Фрейд, очевидно, широко экспериментировал на самом себе, не впадая, однако, в то классически пассивное состояние, которое он впоследствии считал необходимым для успеха психоанализа. Я тоже видел, что во мне появляются зачатки психоаналитического сознания, которым я обязан только самому себе, и поэтому совсем не стремился погрузиться в рекомендованное мне состояние полной покорности.
Кроме того, я не мог согласиться с принятой в психоанализе оценкой человеческой личности и с теми жизненными целями, которые предложил мне мой друг психоаналитик. Я никогда не считал удовлетворенность и даже счастье самыми большими человеческими ценностями, и у меня появился страх, что одна из задач традиционного психоанализа состоит в том, чтобы обратить пациента в мирно пасущуюся корову.
Лежа на койке психиатра, я пытался составить обычный психоаналитический отчет, дополняя его интуитивными догадками о своих побуждениях и свойственными мне оценками духовных ценностей. Я говорил своему врачу, как много значит для меня импульс творчества, какое глубокое удовлетворение приносит мне успех в работе и как прочно это чувство связано с моим пониманием прекрасного. Я рассказал ему о том, что мне нравится в литературе и, в частности, в поэзии. У Гейне встречаются некоторые отрывки с описанием религиозного экстаза евреев, особенно в «Диспуте»
Но мой врач пренебрег всеми этими сведениями, так как, по его мнению, они не исходили из глубин подсознания. Он считал, что они привнесены извне и не проникли дальше верхних слоев моего сознания, а потому тончайшая петелька, самый слабый отзвук, связанный с любым моим полузабытым сном, казался ему ценнее всех этих разговоров. Возможно, что мои мысли действительно были осознаны, но их воздействие на меня все-таки никак не было связано только с поверхностными слоями сознания.
Врач же воспринимал мои слова как контрабанду и считал, что я нарушаю долг пациента, лежащего на койке психоаналитика. Он не хотел считаться с тем, что я говорил, и расстался со мной с твердым убеждением, что его нарочно вводили в заблуждение. Я был обвинен в самом тяжком прегрешении пациентов, лечащихся у психиатров, — в неподатливости. Я действительно проявлял строптивость, но самый факт моей строптивости был непосредственным следствием моего жизненного опыта и душевного склада. Потеряв полгода в бесплодных попытках извлечь какую-нибудь пользу из человека, который, по моему глубокому убеждению, так и не понял, что я такое, я с ним расстался.

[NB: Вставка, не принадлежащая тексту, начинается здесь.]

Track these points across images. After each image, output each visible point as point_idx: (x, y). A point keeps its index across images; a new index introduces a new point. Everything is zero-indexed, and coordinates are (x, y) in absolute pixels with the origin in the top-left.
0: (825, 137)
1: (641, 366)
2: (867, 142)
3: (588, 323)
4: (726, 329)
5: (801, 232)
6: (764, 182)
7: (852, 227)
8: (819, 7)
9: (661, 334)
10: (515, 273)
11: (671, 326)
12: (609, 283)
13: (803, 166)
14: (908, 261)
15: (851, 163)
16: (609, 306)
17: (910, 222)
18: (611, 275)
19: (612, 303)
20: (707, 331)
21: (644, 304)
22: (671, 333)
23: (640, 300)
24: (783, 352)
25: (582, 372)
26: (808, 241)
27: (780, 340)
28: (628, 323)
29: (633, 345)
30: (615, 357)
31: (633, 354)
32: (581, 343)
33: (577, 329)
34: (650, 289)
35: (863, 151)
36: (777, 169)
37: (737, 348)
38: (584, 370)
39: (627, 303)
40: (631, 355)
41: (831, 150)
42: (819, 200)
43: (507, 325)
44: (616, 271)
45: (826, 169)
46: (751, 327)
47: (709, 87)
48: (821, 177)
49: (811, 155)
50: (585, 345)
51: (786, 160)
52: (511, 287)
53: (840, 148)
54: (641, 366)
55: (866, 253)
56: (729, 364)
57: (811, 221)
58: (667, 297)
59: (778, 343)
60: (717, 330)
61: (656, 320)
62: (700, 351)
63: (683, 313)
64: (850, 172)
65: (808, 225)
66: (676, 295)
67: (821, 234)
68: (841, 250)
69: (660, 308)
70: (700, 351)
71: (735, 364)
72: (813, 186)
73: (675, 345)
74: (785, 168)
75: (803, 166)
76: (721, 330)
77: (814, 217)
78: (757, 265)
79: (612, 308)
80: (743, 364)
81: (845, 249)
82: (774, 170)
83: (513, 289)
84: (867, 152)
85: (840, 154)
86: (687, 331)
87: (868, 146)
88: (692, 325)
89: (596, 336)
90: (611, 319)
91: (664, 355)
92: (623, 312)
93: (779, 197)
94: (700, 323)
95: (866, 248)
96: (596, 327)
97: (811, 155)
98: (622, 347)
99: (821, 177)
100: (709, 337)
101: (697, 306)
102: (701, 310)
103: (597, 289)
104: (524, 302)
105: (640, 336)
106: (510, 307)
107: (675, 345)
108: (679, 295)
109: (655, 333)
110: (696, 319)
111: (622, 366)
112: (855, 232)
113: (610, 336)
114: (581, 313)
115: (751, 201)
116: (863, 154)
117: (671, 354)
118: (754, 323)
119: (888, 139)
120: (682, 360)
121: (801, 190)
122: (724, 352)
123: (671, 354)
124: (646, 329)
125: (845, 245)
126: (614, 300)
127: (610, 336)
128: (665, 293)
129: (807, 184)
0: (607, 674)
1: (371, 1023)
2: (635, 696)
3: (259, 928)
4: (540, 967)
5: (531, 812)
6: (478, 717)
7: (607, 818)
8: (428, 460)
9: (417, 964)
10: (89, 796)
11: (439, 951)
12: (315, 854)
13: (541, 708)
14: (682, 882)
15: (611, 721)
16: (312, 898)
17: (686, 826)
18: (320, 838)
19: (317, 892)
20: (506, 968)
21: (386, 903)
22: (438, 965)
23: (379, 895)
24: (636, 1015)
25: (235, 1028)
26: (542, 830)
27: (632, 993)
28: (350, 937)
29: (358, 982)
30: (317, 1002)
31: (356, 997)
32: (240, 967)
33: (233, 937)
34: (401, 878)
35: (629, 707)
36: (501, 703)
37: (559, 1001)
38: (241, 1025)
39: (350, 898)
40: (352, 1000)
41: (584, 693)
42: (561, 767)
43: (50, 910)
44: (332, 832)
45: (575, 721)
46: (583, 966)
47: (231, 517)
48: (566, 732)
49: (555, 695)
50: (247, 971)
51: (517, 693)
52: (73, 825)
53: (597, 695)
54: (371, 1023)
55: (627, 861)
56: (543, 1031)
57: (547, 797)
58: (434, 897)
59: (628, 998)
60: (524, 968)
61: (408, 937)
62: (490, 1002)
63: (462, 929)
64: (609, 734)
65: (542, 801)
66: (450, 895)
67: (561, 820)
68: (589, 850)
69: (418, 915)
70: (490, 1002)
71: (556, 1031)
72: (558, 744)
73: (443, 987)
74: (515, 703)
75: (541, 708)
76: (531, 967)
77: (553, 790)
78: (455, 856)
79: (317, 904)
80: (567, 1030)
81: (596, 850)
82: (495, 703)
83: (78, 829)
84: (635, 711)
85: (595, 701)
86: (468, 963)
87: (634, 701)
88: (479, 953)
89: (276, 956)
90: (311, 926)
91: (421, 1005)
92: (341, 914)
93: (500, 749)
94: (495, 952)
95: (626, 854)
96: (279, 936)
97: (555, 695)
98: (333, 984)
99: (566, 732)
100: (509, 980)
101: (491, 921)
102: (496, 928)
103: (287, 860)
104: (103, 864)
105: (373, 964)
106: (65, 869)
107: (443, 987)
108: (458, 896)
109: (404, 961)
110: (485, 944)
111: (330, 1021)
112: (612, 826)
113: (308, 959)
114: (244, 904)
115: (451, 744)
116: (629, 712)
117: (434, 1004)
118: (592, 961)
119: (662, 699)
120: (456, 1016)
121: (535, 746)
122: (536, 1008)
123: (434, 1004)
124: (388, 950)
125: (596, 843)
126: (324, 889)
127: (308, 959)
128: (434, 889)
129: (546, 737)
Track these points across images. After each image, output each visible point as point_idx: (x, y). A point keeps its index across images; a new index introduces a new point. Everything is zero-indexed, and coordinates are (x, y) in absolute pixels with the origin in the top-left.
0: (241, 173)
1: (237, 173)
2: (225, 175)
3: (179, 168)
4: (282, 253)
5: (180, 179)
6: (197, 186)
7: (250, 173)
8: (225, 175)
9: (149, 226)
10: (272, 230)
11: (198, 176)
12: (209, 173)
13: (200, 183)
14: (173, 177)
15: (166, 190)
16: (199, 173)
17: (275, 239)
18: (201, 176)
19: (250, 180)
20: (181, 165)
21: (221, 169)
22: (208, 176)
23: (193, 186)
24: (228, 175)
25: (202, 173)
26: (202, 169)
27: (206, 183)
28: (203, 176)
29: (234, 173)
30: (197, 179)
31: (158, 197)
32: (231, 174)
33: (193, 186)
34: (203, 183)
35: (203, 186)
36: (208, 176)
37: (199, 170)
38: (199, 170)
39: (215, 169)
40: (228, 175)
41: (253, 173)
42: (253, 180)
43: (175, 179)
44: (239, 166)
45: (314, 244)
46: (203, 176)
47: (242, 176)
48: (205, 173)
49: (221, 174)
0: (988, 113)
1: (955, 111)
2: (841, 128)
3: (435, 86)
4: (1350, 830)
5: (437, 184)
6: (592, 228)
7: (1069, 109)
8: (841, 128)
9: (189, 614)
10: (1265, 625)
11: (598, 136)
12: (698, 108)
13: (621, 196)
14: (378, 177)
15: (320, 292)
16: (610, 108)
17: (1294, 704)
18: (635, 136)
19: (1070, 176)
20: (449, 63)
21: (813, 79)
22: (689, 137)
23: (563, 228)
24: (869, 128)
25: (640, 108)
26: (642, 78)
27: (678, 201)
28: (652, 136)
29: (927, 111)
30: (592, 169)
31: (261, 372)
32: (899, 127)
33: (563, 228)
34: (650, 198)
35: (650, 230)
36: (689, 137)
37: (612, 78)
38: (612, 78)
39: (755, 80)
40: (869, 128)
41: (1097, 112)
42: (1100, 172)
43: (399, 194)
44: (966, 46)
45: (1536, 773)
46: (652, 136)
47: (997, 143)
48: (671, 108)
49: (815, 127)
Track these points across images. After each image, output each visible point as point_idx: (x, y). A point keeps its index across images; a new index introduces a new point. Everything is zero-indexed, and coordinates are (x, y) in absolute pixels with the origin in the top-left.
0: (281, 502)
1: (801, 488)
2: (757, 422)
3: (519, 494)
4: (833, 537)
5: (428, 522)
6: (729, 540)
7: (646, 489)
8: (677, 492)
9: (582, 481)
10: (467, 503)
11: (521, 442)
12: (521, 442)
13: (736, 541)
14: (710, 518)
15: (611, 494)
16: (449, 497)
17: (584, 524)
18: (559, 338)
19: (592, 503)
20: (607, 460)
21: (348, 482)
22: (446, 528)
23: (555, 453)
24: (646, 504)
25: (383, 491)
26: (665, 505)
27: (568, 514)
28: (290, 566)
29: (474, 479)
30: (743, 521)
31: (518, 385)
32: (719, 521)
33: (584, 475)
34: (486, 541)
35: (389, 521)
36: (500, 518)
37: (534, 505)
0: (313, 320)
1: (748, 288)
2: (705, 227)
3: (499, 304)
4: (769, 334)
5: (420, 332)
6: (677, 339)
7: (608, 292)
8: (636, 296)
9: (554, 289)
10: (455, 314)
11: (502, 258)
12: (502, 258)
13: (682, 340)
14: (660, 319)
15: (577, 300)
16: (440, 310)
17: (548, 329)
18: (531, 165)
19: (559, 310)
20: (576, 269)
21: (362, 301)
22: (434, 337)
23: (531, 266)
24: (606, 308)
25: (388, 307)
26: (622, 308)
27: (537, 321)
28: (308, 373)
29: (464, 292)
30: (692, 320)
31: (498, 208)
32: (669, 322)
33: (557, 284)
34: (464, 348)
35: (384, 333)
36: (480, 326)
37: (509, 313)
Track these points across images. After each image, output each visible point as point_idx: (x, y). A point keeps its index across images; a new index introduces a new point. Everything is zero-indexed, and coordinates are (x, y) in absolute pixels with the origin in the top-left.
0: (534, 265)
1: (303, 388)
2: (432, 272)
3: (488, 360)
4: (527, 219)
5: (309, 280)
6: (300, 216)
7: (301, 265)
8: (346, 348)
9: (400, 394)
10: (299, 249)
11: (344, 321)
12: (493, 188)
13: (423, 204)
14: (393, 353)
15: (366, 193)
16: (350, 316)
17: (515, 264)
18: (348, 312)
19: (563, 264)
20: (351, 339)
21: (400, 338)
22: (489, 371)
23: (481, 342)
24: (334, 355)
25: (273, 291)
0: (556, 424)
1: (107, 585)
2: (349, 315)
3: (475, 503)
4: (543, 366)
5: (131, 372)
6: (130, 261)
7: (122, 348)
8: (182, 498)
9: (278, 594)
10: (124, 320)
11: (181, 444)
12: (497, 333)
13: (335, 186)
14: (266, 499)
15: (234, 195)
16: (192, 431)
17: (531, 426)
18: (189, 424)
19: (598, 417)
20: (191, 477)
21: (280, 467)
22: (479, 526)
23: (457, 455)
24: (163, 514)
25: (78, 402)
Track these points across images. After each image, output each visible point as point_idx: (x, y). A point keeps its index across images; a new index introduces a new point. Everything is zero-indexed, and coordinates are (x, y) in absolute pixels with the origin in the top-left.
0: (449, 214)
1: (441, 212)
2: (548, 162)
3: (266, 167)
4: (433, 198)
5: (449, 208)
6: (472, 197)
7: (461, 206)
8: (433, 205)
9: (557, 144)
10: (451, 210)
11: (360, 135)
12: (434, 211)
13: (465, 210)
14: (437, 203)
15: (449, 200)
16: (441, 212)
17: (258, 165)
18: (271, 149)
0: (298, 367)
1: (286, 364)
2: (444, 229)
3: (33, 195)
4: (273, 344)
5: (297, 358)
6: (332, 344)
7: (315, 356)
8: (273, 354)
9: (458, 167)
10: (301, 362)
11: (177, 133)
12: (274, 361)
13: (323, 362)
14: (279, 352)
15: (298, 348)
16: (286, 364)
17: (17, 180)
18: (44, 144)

Позднее я обращался к другим психоаналитикам, менее почитавшим сонники и более энергично стремившимся войти в контакт с моим человеческим Я. Они оказались искушеннее в жизненных делах и человечнее, а главное, они не превращали сеанса психоанализа в священный обряд. Новые врачи тоже не пренебрегали моими снами и подмеченными противоречиями. Но, в отличие от своих более ортодоксальных коллег, превративших фрейдизм в некую религию, они в гораздо большей степени обращались со мной как с личностью. Для них койка психоаналитика не была прокрустовым ложем, и, если я высказывал мнение, отличное от их собственного, они не вешали мне на шею ярлык с устрашающим словом «неподатлив».
К счастью, я не имел возможности сосредоточить все внимание на своих внутренних трудностях и целиком посвятить себя копанию в собственной душе. У меня постоянно было много забот, и в том числе забота об устройстве ученых-беженцев. Правда, с годами эта забота стала отнимать меньше времени, так как проблема иммиграции ученых приобрела иной характер.
Самые различные страны внесли свою лепту в развитие американской науки, включая Финляндию и Китай. Давно приехавшие эмигранты постепенно отвыкали от родного языка (обычно немецкого) и начинали воспринимать американский образ жизни как нечто совершенно естественное. Пожилые люди воспитывали детей уже в американских традициях, молодые женились на американках, и было очевидно, что при любых обстоятельствах только единицы из них захотят навсегда порвать с Америкой и возвратиться в Европу.
Об окончательных результатах мощной волны эмиграции эпохи гитлеризма судить еще рано. Но совершенно ясно, что в нашу математику влилось такое количество новых человеческих индивидуальностей и новых человеческих рас, что по интенсивности этот приток можно сравнить только с волной немецкой эмиграции 1848 года или с массовым бегством гугенотов из Франции в Англию, Голландию и Америку после отмены Нантского эдикта[125].